What does it mean to be a Presbyterian?
Presbyterians, first of all, are Christians. We believe in one God who revealed himself and his plans for us in the Bible and especially through the life, death, and resurrection of Jesus Christ. As members of the Presbyterian Church (U.S.A.)–2.57 million strong–we are an expression of Reformed Christianity, a part of the holy catholic church celebrated in the Apostles’ Creed, a people whose roots go back to John Calvin at the time of the Reformation. We are distinctive in our Reformed theology and our 400-year-old form of government, combining the equal values of authority and freedom, order and passion.
We Presbyterians worship and function in over 11,000 congregations nationwide, served by more than 17,000 active pastors (around a quarter of whom are women), and over 100,000 elders. Local congregations are connected to others in area-wide presbyteries (173 in the U.S.), and presbyteries unite in regional synods (16 in theU.S.). All join together at the national level through the yearly General Assembly.

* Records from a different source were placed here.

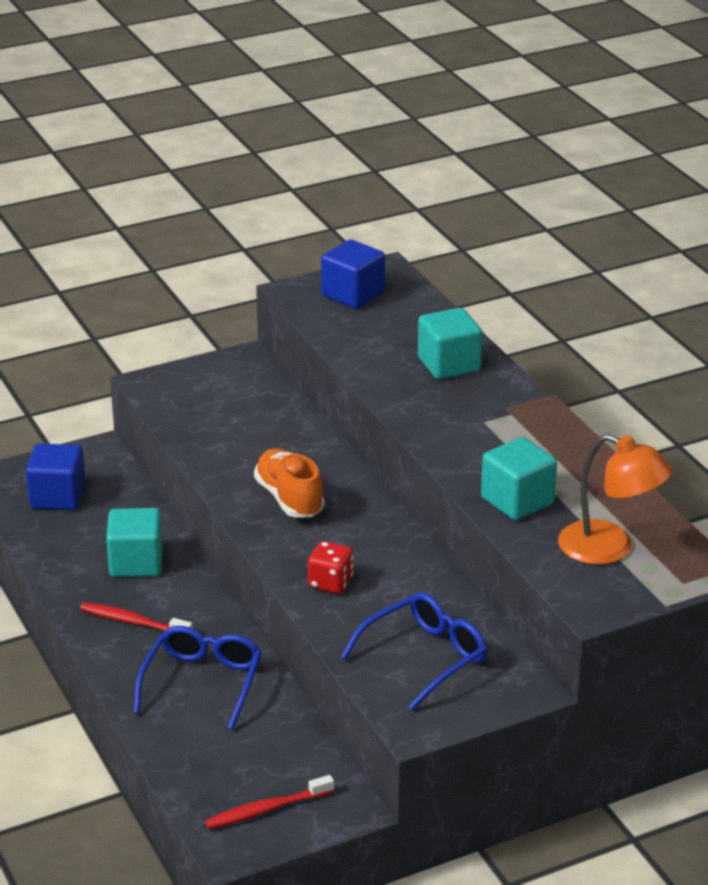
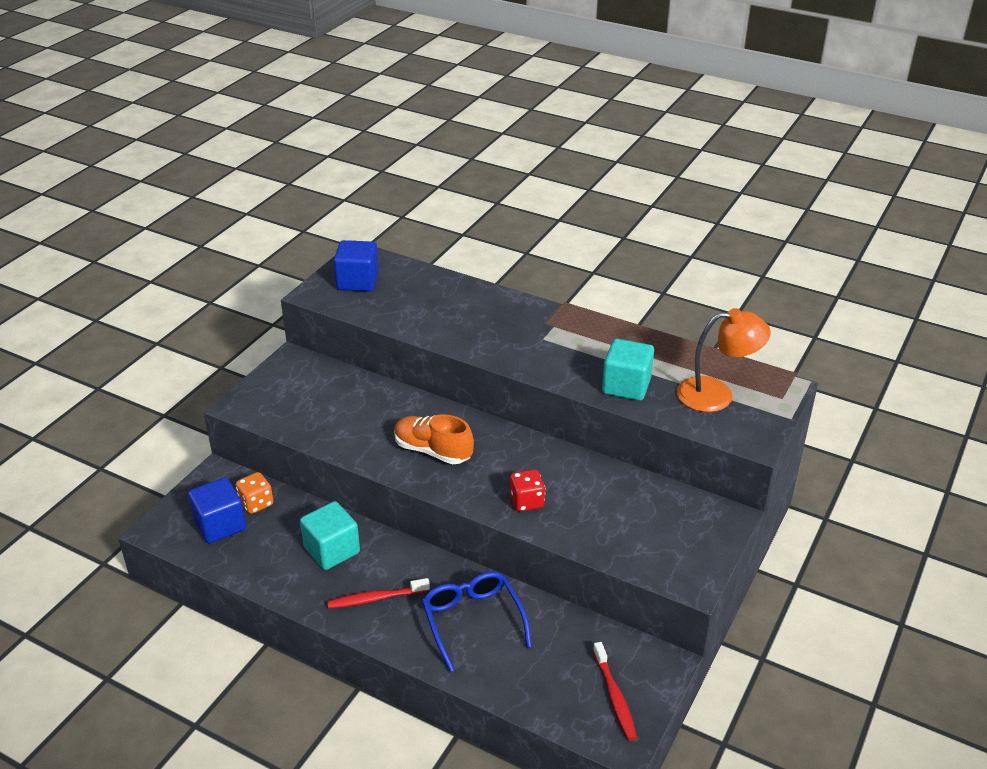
camera: 35 degrees left, 5 degrees up
red toothbrush [205,775,334,829] -> red toothbrush turned 45 degrees counterclockwise [593,642,637,741]
blue glasses [341,592,487,710] -> none
turquoise cube [418,308,482,379] -> none
none -> orange dice [236,472,273,514]

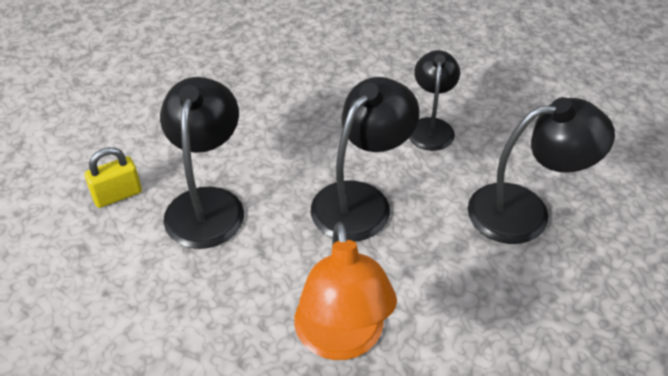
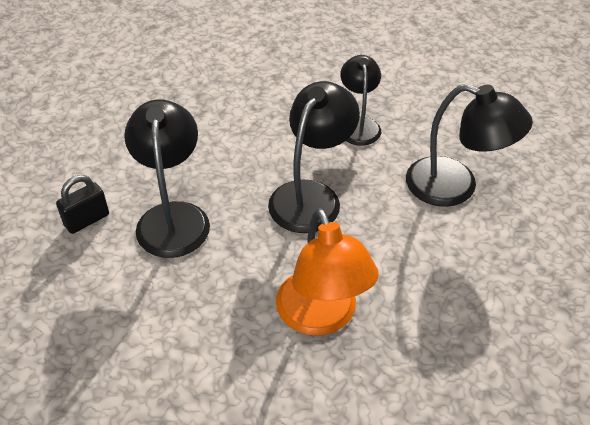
camera: 10 degrees left, 0 degrees up
yellow padlock [85,147,142,208] -> black padlock [56,175,109,234]
black lamp [468,97,615,244] -> black lamp turned 45 degrees clockwise [406,84,533,207]

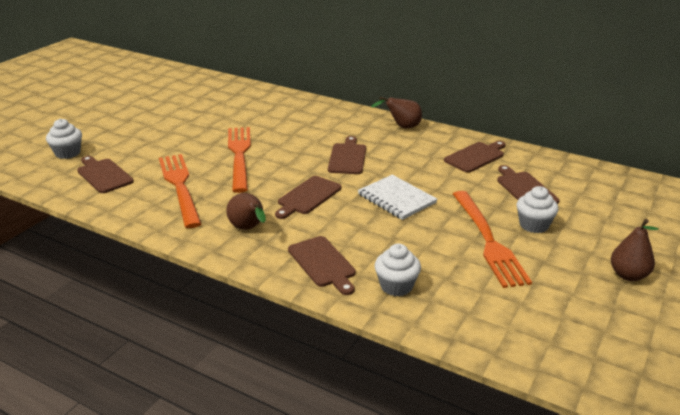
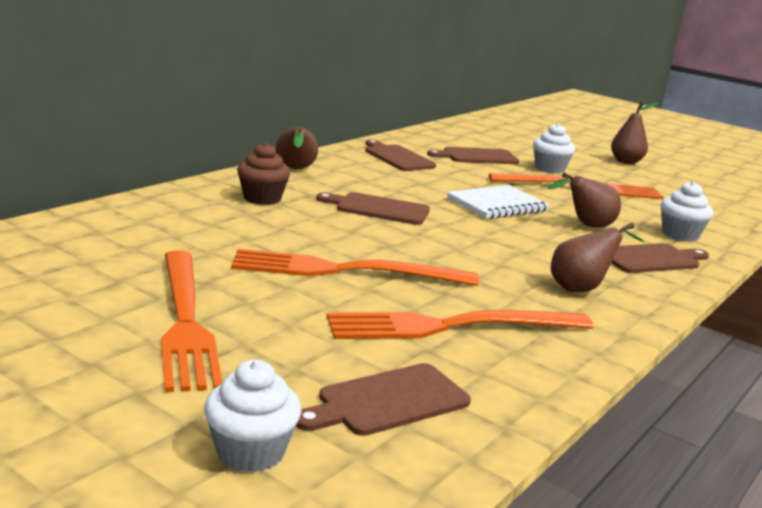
camera: 85 degrees left, 10 degrees down
brown cutting board [275,176,341,219] -> none
none -> orange fork [161,250,222,392]
none -> brown cupcake [237,142,290,205]
none -> brown pear [548,173,621,228]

El Montecito Presbyterian Church, with approximately 250 members, has a Session (board of elders), consisting of 15 lay men and women elders, who govern our church.
In addition, our Board of Trustees (12 men and women) are responsible for the finances and property of the church. A Board of Deacons (18 men and women) carries out the ministry of lay pastoral care to the congregation. We also have a staff of two pastors and many other professionals who work in ministry to children, youth and adults, music ministries and outreach ministries.
Intellectually and spiritually we stand within the Reformed Tradition. The Scripture as the Word of God is the authoritative guide for our life and faith; and the Confessions of the Church are reliable guides to our understanding of God’s Word in specific historical situations.
We acknowledge the sovereignty of God in every moment of life, and look to God alone for purpose and meaning and guidance in this life. God is the foundation and object of our faith and we know God as Creator and Redeemer, Friend and Lord.
We admit our sinfulness and inability to live up to the fullness of God’s image within us. We confess the old, old story of God’s redeeming, atoning love in Jesus Christ. We remember the sacrifice and suffering of Christ on the cross and hold to the hope of resurrection which the empty cross represents.
We believe in the power of the Holy Spirit who gives us faith, renews our commitment, strengthens us for discipleship, and confirms the presence of God in our lives. We believe in the power of prayer to bring change, healing and new life to our faith and to the world.
We believe that the church is called together to remember, forgive, love and serve. The church is a community based on covenant with God and with each other. We develop support for each other in the loneliness, meaningless and fear that gnaws within us.
We struggle to make the Word of God a reality in our lives, and we strive to bear witness to that reality every day.
We also focus on the task of discipleship. We remember that the response to belief in Christ is not a mere intellectual acceptance, but a response in action–a response in service and love to God and to all God’s people. At the heart of the church and its calling is the commandment of Christ to love the Lord with all our hearts and all our being and to love our neighbor as ourselves.